Jaką rolę pełnią w Trybunale Konstytucyjnym asystenci ?  

(…) Od pewnego czasu w mediach pojawiają się informacje, że sędziowie Trybunału Konstytucyjnego nie są autorami wydawanych przez Trybunał orzeczeń. Można przeczytać, że autorami orzeczeń są asystenci sędziów, a ostatnio, że pisanie rozstrzygnięć jest  zlecane „na mieście”. Opinia ta jest nieprawdziwa, jednak powtarzana co jakiś czas staje się medialnym faktem. O sile takich „faktów” świadczy m.in. powoływanie się na nie również przez prawników. (…) Relacja sędziego z asystentami wiele mówi o sposobie pracy Trybunału Konstytucyjnego. W Polsce nikt nie próbował dotąd przedstawić rzeczywistej roli prawników zatrudnionych w Biurze Trybunału Konstytucyjnego oraz sposobu, w jaki współpracują oni z sędziami. Tymczasem w innych krajach jest to problem szeroko opisywany.

Chciałbym podjąć próbę skrótowego przedstawienia roli asystentów w Trybunale Konstytucyjnym z perspektywy sędziego TK, długoletniego asystenta sędziów (rozpoczynałem pracę w Trybunale na podstawie umowy zlecenia), dyrektora Zespołu Wstępnej Kontroli Skarg Konstytucyjnych i Wniosków w TK i wreszcie uczestnika prowadzonego przez kilka lat w Katedrze Prawa Konstytucyjnego UJ programu badawczego, którego przedmiotem była m.in. analiza współpracy sędziów i asystentów w europejskich sądach konstytucyjnych.

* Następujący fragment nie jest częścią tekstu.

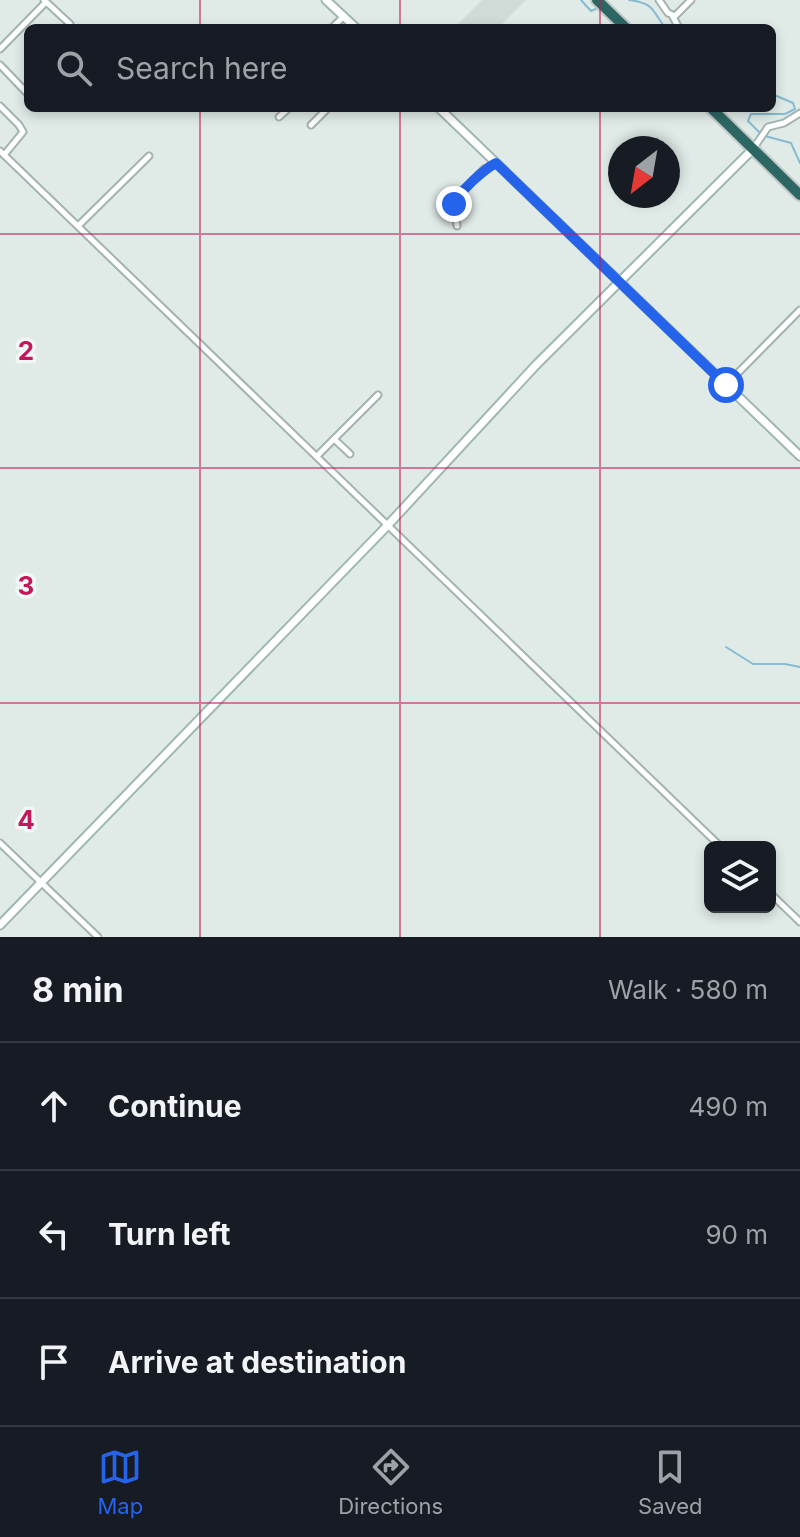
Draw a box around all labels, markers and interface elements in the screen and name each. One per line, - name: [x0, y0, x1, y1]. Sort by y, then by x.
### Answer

Należy podkreślić, że polski model współpracy sędziów TK  i ich asystentów został wdrożony w 1992 r. Funkcjonował przez wiele lat i jest  zbliżony do modeli przyjmowanych w wielu europejskich sądach konstytucyjnych, Europejskim Trybunale Praw Człowieka oraz w Trybunale Sprawiedliwości Unii Europejskiej. Warto też odnotować, że rola asystentów jest   coraz częściej doceniana (http://www.kancelaria.lex.pl/czytaj/-/artykul/elity-polscy-law-clerks-w-sadach-i-trybunalach?refererPlid=5259211 _ ) .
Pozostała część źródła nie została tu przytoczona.